DATA SHOWN.

* * * *

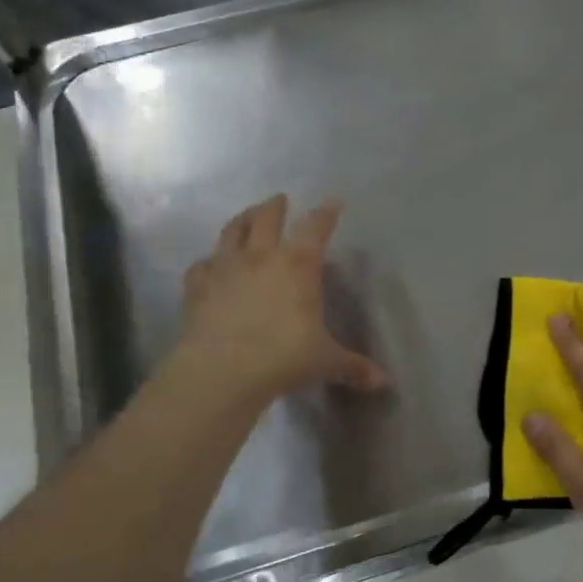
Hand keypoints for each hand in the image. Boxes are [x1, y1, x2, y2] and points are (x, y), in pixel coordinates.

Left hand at [176, 195, 387, 402]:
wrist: (222, 372)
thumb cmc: (283, 358)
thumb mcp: (325, 362)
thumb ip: (353, 367)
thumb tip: (384, 382)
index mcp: (298, 265)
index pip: (315, 227)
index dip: (326, 213)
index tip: (333, 202)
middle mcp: (261, 257)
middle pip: (267, 218)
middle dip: (275, 206)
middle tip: (279, 199)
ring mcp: (225, 269)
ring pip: (232, 232)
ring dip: (241, 220)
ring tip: (246, 215)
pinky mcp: (198, 288)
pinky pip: (202, 266)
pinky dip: (208, 262)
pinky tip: (210, 265)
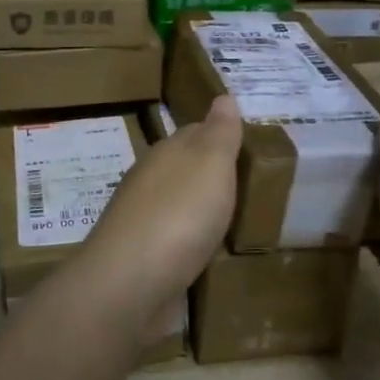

* * * *

INSTRUCTIONS TO FOLLOW.
All entries must be written out again exactly as given, with no pictures in the copy.

RESPONSE AREA.
Hand keypoints for each hand in the image. Boxes are [x1, y1, x2, y2] and points are (x, y), in pixel coordinates.

Left hand at [176, 195, 387, 402]:
wrist: (222, 372)
thumb cmc: (283, 358)
thumb mcp: (325, 362)
thumb ip: (353, 367)
thumb tip: (384, 382)
index mcp: (298, 265)
index pip: (315, 227)
index dip: (326, 213)
index tip: (333, 202)
middle mcp: (261, 257)
middle pip: (267, 218)
middle dip: (275, 206)
middle tip: (279, 199)
ring mcp: (225, 269)
ring pip: (232, 232)
ring dip: (241, 220)
ring tip: (246, 215)
pinky mcp: (198, 288)
pinky pip: (202, 266)
pinky dip: (208, 262)
pinky tip: (210, 265)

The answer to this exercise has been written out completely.